[[ Data under study open ]]

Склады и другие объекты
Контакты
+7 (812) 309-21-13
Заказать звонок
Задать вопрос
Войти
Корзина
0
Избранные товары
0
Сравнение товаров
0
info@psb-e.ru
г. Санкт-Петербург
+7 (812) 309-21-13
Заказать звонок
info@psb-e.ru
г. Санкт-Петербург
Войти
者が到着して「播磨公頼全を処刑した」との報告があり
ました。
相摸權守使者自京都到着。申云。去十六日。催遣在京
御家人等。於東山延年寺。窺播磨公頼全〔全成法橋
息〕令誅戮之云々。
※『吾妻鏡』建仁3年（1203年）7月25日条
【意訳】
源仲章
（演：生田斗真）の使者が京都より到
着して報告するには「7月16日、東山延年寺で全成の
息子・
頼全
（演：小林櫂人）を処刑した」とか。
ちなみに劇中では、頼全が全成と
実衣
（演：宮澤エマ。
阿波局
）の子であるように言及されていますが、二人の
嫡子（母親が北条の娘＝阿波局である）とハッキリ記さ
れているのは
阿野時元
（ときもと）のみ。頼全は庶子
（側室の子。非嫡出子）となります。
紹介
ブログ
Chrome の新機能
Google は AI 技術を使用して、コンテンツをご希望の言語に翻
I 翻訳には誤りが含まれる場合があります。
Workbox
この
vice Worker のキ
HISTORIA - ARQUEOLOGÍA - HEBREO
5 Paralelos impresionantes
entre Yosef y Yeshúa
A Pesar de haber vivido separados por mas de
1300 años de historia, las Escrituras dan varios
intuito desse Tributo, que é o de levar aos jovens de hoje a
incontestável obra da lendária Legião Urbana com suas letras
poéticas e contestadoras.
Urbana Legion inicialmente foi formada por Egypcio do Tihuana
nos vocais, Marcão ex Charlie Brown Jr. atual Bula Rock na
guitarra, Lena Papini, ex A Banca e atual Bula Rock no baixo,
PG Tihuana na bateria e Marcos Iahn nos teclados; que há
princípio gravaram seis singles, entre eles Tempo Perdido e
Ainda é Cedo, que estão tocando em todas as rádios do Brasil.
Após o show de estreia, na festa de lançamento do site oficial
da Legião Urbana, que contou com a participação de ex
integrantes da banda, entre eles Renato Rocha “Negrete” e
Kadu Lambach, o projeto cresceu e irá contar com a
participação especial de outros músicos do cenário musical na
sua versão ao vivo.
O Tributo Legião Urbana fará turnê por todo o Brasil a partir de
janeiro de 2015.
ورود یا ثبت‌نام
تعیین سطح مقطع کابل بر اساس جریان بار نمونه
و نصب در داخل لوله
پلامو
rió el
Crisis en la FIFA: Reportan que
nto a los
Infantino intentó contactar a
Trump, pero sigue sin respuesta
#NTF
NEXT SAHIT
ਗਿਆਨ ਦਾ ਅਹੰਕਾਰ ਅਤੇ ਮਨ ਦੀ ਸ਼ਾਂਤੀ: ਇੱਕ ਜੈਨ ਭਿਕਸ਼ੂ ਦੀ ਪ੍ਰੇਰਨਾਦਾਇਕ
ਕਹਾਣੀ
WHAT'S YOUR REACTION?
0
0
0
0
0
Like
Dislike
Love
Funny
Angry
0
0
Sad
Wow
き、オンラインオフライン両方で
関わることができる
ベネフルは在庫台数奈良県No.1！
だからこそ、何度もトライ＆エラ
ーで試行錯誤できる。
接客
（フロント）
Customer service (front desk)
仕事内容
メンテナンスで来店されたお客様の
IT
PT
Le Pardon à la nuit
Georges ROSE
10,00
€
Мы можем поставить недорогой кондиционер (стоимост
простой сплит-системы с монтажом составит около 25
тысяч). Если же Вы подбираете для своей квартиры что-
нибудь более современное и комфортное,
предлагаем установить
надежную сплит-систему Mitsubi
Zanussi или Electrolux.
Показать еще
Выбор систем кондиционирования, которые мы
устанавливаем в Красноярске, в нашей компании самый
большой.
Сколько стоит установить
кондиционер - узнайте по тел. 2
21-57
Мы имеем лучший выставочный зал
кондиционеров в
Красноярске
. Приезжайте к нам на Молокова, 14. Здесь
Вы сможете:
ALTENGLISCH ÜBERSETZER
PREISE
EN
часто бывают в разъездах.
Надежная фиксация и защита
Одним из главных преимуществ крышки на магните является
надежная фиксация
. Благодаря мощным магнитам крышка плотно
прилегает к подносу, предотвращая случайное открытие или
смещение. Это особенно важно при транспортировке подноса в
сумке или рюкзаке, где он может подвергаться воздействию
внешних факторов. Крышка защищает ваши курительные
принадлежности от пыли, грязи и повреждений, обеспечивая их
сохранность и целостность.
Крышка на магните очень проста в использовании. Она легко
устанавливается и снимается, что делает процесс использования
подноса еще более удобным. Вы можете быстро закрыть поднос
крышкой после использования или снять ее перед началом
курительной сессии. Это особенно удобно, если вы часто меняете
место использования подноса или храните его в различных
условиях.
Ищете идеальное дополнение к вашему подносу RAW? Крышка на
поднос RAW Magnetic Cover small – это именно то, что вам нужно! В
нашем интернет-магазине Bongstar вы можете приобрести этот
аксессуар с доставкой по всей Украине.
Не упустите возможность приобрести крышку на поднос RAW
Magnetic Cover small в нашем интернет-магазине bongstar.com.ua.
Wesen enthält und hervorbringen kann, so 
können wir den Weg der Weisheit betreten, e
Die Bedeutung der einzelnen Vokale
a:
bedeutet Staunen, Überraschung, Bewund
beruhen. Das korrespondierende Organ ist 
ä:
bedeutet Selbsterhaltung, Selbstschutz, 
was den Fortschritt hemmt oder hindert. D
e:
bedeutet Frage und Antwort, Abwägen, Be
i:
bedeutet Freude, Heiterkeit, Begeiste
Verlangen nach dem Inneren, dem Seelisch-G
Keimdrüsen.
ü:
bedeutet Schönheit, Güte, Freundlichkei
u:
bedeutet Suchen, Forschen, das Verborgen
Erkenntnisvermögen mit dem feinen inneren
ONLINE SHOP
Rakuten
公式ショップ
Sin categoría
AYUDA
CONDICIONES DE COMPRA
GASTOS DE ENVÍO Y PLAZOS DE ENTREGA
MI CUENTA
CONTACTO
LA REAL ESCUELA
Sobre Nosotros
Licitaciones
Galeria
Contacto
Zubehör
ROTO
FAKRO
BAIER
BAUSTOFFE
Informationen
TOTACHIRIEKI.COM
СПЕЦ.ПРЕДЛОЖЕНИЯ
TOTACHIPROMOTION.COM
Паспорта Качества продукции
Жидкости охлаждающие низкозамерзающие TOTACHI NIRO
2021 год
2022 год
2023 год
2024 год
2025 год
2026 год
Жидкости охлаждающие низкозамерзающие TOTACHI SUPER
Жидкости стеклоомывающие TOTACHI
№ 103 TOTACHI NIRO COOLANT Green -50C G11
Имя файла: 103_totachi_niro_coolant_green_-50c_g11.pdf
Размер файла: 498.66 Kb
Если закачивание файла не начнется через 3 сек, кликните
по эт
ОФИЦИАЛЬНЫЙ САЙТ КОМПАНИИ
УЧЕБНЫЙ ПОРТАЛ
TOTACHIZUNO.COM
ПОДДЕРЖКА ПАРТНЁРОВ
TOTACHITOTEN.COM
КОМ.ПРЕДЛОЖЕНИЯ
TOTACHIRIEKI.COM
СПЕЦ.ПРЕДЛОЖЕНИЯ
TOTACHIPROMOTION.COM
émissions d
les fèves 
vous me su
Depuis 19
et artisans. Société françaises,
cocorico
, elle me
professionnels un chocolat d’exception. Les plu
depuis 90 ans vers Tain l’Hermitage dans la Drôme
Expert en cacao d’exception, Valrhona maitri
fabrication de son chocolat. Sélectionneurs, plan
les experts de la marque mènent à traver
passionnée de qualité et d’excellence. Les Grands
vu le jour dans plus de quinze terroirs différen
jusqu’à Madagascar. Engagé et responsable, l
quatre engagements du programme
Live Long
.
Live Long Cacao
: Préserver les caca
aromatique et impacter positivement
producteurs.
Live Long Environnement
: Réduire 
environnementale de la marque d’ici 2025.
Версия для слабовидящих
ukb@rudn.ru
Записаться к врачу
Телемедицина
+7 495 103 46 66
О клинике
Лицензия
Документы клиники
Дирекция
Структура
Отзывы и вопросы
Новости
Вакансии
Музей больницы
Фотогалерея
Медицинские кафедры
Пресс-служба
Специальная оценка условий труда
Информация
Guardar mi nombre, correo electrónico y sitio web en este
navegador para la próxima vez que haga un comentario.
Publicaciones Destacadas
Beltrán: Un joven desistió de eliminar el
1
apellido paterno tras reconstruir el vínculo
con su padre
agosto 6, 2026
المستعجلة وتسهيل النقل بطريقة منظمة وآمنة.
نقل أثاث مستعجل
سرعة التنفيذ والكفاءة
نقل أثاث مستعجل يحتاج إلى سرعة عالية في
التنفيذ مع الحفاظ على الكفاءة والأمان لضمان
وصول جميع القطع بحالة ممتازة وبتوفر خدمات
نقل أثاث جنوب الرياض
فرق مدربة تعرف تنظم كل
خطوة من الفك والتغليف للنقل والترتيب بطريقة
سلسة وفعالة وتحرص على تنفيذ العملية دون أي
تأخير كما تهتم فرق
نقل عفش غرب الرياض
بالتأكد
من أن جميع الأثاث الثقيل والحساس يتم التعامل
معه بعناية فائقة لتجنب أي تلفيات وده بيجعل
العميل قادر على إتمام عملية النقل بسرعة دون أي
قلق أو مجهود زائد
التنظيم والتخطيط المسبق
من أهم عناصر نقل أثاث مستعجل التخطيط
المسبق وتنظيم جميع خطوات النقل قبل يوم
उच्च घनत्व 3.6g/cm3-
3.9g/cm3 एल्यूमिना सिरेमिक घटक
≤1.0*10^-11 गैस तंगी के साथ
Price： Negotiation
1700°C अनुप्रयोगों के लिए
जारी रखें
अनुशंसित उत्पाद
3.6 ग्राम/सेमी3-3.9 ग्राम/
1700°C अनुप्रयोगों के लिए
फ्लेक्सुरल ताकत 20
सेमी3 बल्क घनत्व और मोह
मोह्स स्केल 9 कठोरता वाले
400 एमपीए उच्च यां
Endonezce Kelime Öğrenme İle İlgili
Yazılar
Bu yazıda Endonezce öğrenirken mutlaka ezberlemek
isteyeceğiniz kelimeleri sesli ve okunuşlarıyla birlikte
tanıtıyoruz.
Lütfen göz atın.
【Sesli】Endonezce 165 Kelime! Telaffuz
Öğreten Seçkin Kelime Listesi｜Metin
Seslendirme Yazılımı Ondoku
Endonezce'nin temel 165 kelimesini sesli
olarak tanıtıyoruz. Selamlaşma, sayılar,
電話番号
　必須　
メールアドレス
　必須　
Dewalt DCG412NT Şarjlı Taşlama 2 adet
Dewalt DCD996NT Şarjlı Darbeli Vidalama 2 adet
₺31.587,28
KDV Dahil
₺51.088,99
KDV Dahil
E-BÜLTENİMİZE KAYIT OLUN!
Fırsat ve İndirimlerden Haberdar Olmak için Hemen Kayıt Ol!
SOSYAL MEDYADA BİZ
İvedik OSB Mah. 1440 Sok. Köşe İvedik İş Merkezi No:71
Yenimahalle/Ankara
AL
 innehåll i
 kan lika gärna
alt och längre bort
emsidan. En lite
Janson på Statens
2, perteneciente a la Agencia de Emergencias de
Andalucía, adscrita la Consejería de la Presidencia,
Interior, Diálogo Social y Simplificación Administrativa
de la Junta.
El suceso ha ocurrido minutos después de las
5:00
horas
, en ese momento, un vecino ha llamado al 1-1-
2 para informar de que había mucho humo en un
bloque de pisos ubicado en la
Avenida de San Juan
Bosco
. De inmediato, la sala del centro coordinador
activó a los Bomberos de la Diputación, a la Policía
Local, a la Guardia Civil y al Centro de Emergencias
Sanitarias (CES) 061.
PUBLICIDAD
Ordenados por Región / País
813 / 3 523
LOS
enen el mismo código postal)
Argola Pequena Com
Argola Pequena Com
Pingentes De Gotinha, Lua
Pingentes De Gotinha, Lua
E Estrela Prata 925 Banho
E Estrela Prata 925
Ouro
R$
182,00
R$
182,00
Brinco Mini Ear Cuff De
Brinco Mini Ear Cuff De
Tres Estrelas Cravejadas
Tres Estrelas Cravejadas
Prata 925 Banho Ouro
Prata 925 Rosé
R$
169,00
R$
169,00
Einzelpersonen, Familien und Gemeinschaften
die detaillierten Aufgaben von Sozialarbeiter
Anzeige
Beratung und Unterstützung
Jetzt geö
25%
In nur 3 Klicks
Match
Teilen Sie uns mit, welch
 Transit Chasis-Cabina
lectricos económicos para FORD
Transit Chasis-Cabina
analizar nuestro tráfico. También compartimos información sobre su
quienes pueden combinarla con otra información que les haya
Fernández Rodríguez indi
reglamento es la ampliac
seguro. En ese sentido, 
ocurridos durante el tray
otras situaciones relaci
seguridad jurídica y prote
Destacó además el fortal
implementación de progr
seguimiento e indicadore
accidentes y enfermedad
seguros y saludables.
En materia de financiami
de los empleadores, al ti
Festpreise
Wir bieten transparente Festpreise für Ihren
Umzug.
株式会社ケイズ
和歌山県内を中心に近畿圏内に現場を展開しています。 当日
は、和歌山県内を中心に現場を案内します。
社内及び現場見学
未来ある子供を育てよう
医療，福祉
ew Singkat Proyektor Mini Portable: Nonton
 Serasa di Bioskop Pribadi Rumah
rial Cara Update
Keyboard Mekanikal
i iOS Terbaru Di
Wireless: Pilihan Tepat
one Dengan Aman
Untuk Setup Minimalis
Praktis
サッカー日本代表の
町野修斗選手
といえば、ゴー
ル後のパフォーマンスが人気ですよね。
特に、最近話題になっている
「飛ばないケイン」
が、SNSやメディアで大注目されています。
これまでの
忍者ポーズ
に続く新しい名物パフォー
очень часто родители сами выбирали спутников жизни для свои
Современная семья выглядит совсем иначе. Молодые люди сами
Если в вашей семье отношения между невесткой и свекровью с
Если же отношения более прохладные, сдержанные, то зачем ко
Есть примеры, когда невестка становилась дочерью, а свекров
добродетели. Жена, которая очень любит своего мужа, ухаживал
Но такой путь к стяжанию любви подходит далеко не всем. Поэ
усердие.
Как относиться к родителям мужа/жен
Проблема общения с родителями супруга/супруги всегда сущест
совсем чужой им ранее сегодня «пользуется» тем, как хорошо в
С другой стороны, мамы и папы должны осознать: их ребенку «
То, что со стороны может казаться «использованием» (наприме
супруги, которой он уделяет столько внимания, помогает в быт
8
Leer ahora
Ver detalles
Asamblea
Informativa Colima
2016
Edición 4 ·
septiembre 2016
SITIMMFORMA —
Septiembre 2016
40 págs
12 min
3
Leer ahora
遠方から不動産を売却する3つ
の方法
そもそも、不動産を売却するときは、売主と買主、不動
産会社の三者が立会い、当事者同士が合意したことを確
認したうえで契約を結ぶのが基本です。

[[ Data under study closed ]]

Exercise goal: Repeat every line of the entries word for word, starting at the very first line and ending at the line that contains "5 Paralelos impresionantes".

Expected answer:
Склады и другие объекты
Контакты
+7 (812) 309-21-13
Заказать звонок
Задать вопрос
Войти
Корзина
0
Избранные товары
0
Сравнение товаров
0
info@psb-e.ru
г. Санкт-Петербург
+7 (812) 309-21-13
Заказать звонок
info@psb-e.ru
г. Санкт-Петербург
Войти
者が到着して「播磨公頼全を処刑した」との報告があり
ました。
相摸權守使者自京都到着。申云。去十六日。催遣在京
御家人等。於東山延年寺。窺播磨公頼全〔全成法橋
息〕令誅戮之云々。
※『吾妻鏡』建仁3年（1203年）7月25日条
【意訳】
源仲章
（演：生田斗真）の使者が京都より到
着して報告するには「7月16日、東山延年寺で全成の
息子・
頼全
（演：小林櫂人）を処刑した」とか。
ちなみに劇中では、頼全が全成と
実衣
（演：宮澤エマ。
阿波局
）の子であるように言及されていますが、二人の
嫡子（母親が北条の娘＝阿波局である）とハッキリ記さ
れているのは
阿野時元
（ときもと）のみ。頼全は庶子
（側室の子。非嫡出子）となります。
紹介
ブログ
Chrome の新機能
Google は AI 技術を使用して、コンテンツをご希望の言語に翻
I 翻訳には誤りが含まれる場合があります。
Workbox
この
vice Worker のキ
HISTORIA - ARQUEOLOGÍA - HEBREO
5 Paralelos impresionantes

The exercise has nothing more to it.